Receiver operating characteristics for H-FABP. True-positive rate (sensitivity) plotted as a function of false-positive rate (100 − specificity) for different H-FABP serum concentrations. Each point on receiver operating characteristics plot represents sensitivity/specificity pair corresponding to particular decision threshold. The closer the receiver operating characteristics plot to the upper left corner, the greater the overall accuracy of the test. Discriminative value of H-FABP was particularly poor in patients with non-STEMI with the curve close to the diagonal (AUC = 0.5). (For statistics, see Table 5.)

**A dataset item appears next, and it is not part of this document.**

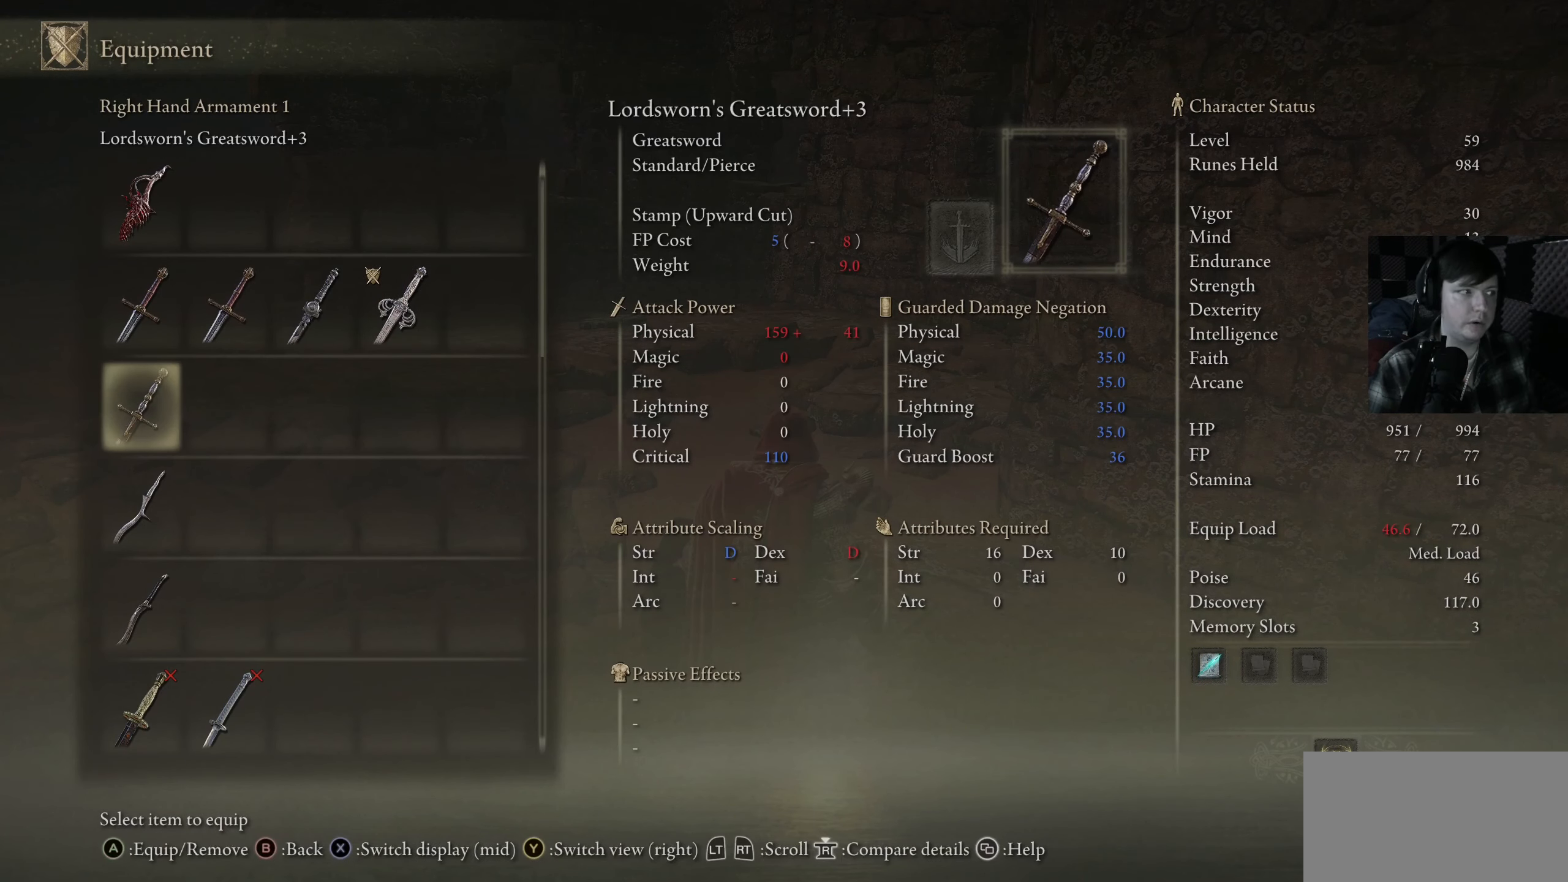
{"buttons": ["DPAD_DOWN"], "left_stick": "center", "right_stick": "center", "events": [[50, "DPAD_LEFT", "up"], [366, "DPAD_DOWN", "down"]]}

Adding electrocardiographic information, we evaluated decision making using binary recursive partitioning and classification trees. Tree building yielded diagnostic algorithms (Figure 4). The classification of patients using traditional decision making for AMI (Figure 4) predicted the presence of AMI with a sensitivity 90% (95% CI 74% to 98%), specificity 100% (95% CI 94% to 100%), AUC of 0.95 ± 0.03 (95% CI 0.89 to 0.99; p <0.001). An alternative decision tree (Figure 4) adding the H-FABP test results and symptom durations to abnormal electrocardiographic findings and cTnT test results predicted the presence of AMI with a sensitivity of 97% (95% CI 83% to 99%), specificity 95% (95% CI 87% to 100%), AUC of 0.96 ± 0.03 (95% CI 0.89 to 0.98; p <0.001). Comparing both classification trees according to the receiver operating characteristics curves for the predicted and true presence of AMI between the 2 decision models, we found no significant difference, implicating that the harm of not including H-FABP testing for AMI was not significant (AUC, p = 0.8, NS).
Figure 4.
Decision trees found by binary recursive partitioning. (A) With ST elevation and initial cTnT as relevant (defining) predictors of AMI, a guideline-conform decision tree was built with a final misclassification rate of 3% (false-negative rate 11%, false-positive rate 0%. (B) Confining electrocardiographic interpretation to discriminating normal from abnormal initial electrocardiographic tracings, H-FABP proved a usable predictor of AMI in cTnT-negative patients with abnormal electrocardiographic findings and early presentation within first 4 hours after symptoms began. Misclassification rate was 4% (false-negative rate 3%, false-positive rate 5%). mc, absolute number of misclassified cases per node for classification as “no-MI” or classification as “AMI.”
Discussion
The use of biomarkers aids in the process of diagnosing myocardial infarction in the emergency department and helps in risk stratification of patients, allowing appropriate treatment to be given, and has proved superior to electrocardiographic guidance alone.1 Cardiac troponins have revolutionized decision making and led to a redefinition of myocardial infarction in 200017 that included elevated troponins as an obligatory diagnostic criterion. With respect to revascularization, the period for optimal treatment is within the first 4 hours after the onset of plaque rupture. However, a number of studies have reported a low sensitivity of cardiac troponins in the first 6 to 12 hours.3, 12, 18, 19 The data of the present study have confirmed the early sensitivity issue of cTnT.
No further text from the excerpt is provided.